Docker Compose YAML Formatter
Guía
Docker Compose YAML Formatter
Paste a docker-compose.yml and instantly get a clean, consistently formatted file with services, networks, and volumes ordered the way Docker Compose conventions expect. The formatter validates the file against the modern Compose Spec, flags deprecated keys like the old top-level version field or legacy links, and warns about unknown service options before they cause runtime failures.
Cómo Usar
- Pega tu
docker-compose.ymlinto the input area, or click one of the example links to load a sample stack. - Pick a key order — Compose convention sorts services in the order Compose users expect (image, restart, environment, ports, volumes, …), Alphabetical sorts strictly A-Z, or Preserve keeps your original order.
- Choose 2 or 4 space indentation and toggle Compose Spec validation on or off.
- Read the validation panel for errors, warnings about deprecated keys, and info notices about implicit network references.
- Copy the result or download it as
docker-compose.yml.
Características
- Compose Spec validation – Recognizes top-level
services,networks,volumes,configs,secrets,profiles,include, and extension fields (x-*); flags anything else. - Deprecation warnings – Highlights the legacy top-level
versionkey,links,external_links, and v2-era resource limits that should move underdeploy.resources. - Service-aware key ordering – Reorders each service so identifying keys (
image,build,container_name) come first, runtime config (environment,ports,volumes) sits in the middle, and ops concerns (healthcheck,logging,deploy) land at the bottom. - Reference checks – Detects services that depend on undefined services and warns when a service uses a network that isn’t declared at the top level.
- Service requirements – Verifies every service has at least one of
image,build,extends, oprovider, and thatrestartuses one of the four valid policies. - Port + healthcheck sanity – Catches malformed port strings, missing
targetin long-form ports, and healthchecks without atest. - Three working examples – A Node + Postgres web app, a WordPress + MySQL + Redis stack, and a multi-service build with profiles and resource limits.
- Local + private – All parsing, sorting, and validation runs in your browser. Your Compose file never leaves the page.
Preguntas frecuentes
-
Why is the top-level version key deprecated?
The version key was used in legacy Compose v1, v2, and v3 to select a schema for the docker-compose CLI. The current Compose Specification merged those schemas into a single, continuously evolving spec, so a version declaration no longer changes anything — recent Docker Compose releases simply ignore it and print a warning. Removing it shrinks the file and avoids confusion when readers assume v3 features are gated by the declaration.
-
What is the Compose Specification and how does it differ from older Compose file formats?
The Compose Specification is the open, vendor-neutral schema that replaces the per-version schemas Docker Compose used through 2020. It is maintained at github.com/compose-spec/compose-spec and is implemented by Docker Compose, Podman Compose, and other runners.
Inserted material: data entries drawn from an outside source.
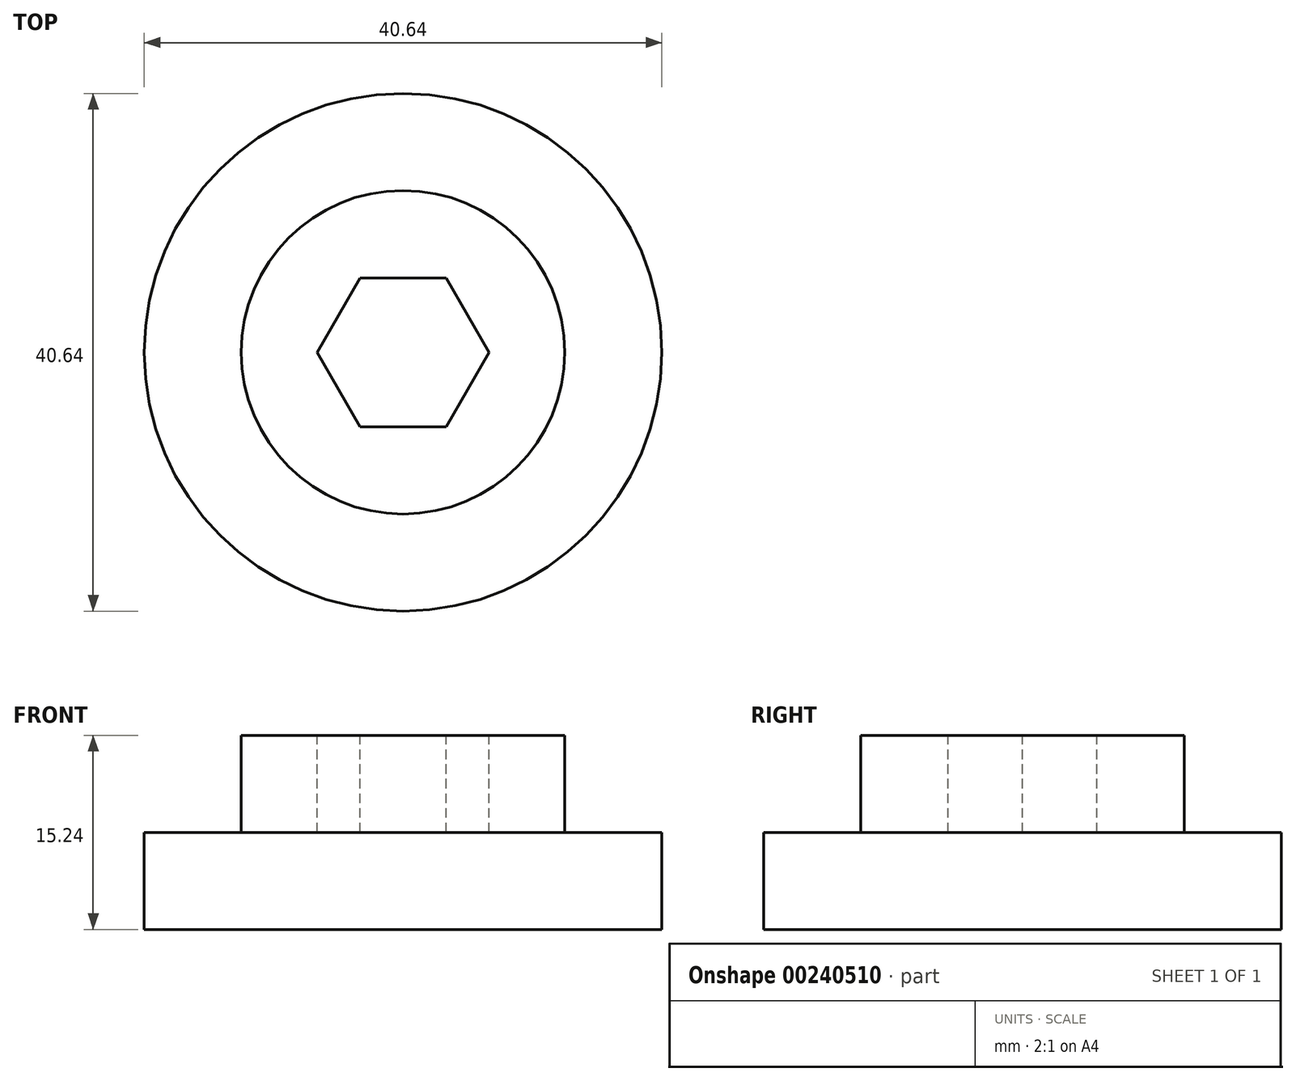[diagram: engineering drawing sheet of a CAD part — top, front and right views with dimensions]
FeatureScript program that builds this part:
annotation { "Feature Type Name" : "Feature", "Feature Type Description" : "" }
export const myFeature = defineFeature(function(context is Context, id is Id, definition is map)
    precondition{}
    {
        {
            var Q0;
            Q0=qCreatedBy(makeId("Top.planeOp"),FACE);
            var sketch = newSketch(context, id + "F0", { "sketchPlane" : qUnion([Q0])});
            skCircle(sketch, "E0", {"center": v(0, 0) * mm, "radius": 20.32 * mm});
            skSolve(sketch);
        }
        {
            var Q0;
            Q0 = qSketchRegion(id + "F0", true);
            extrude(context, id + "F1", {"entities" : qUnion([Q0]), "depth" : 7.62 * mm});
        }
        {
            var Q0;
            Q0=makeQuery(id+"F1.opExtrude","CAP_FACE",FACE,{"disambiguationData":[OSD([sQuery(id+"F0.wireOp",EDGE,"E0")])],"isStart":false});
            var sketch = newSketch(context, id + "F2", { "sketchPlane" : qUnion([Q0])});
            skCircle(sketch, "E1", {"center": v(0, 0) * mm, "radius": 12.7 * mm});
            skSolve(sketch);
        }
        {
            var Q0;
            Q0 = qSketchRegion(id + "F2", true);
            extrude(context, id + "F3", {"entities" : qUnion([Q0]), "operationType" : NewBodyOperationType.ADD, "depth" : 7.62 * mm});
        }
        {
            var Q0;
            Q0=makeQuery(id+"F3.opExtrude","CAP_FACE",FACE,{"disambiguationData":[OSD([sQuery(id+"F2.wireOp",EDGE,"E1")])],"isStart":false});
            var sketch = newSketch(context, id + "F4", { "sketchPlane" : qUnion([Q0])});
            skCircle(sketch, "E2.cCircle", {"center": v(0, 0) * mm, "radius": 5.84 * mm, "construction": true});
            skLineSegment(sketch, "E2.0", {"start": v(-3.37, 5.84) * mm, "end": v(3.37, 5.84) * mm});
            skLineSegment(sketch, "E2.1", {"start": v(3.37, 5.84) * mm, "end": v(6.75, 0) * mm});
            skLineSegment(sketch, "E2.2", {"start": v(6.75, 0) * mm, "end": v(3.37, -5.84) * mm});
            skLineSegment(sketch, "E2.3", {"start": v(3.37, -5.84) * mm, "end": v(-3.37, -5.84) * mm});
            skLineSegment(sketch, "E2.4", {"start": v(-3.37, -5.84) * mm, "end": v(-6.75, 0) * mm});
            skLineSegment(sketch, "E2.5", {"start": v(-6.75, 0) * mm, "end": v(-3.37, 5.84) * mm});
            skPoint(sketch, "E2.0.midPoint", {"position": v(0, 5.84) * mm});
            skSolve(sketch);
        }
        {
            var Q0;
            Q0 = qSketchRegion(id + "F4", true);
            extrude(context, id + "F5", {"entities" : qUnion([Q0]), "operationType" : NewBodyOperationType.REMOVE, "oppositeDirection" : true, "depth" : 7.62 * mm});
        }
    });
Compared to v2 and v3, the spec drops the version field, makes services the only required top-level key, and absorbs Swarm-only fields like deploy as optional metadata that orchestrators may consume.
-
Why prefer a shared network over the links keyword?
links was inherited from Docker's pre-network era and only sets up DNS aliases between containers on the default bridge. Modern user-defined networks already give every service automatic DNS resolution by service name, support multiple isolated networks per stack, and let you control DNS aliases with the aliases option. Because of this, the Compose Spec marks links as legacy and recommends explicit network membership instead.
-
What does each restart policy actually do?
no never restarts the container. always restarts it whenever it stops, including after a daemon restart. on-failure restarts only when the container exits with a non-zero status, optionally bounded by a max-retries count. unless-stopped behaves like always, except a container that was manually stopped before a daemon restart stays stopped. The four values are case-sensitive strings — anything else is rejected by the Compose engine.
-
How does Compose decide whether to pull or build an image?
Compose looks at pull_policy, build, and image together. With pull_policy: always Compose pulls before every up. With missing or if_not_present (the default when only image is set) it pulls only if the image is absent locally. With never it never pulls. When build is present alongside image, pull_policy: build forces a rebuild and tags the result as image, while pull_policy: missing rebuilds only when the image is not yet present locally.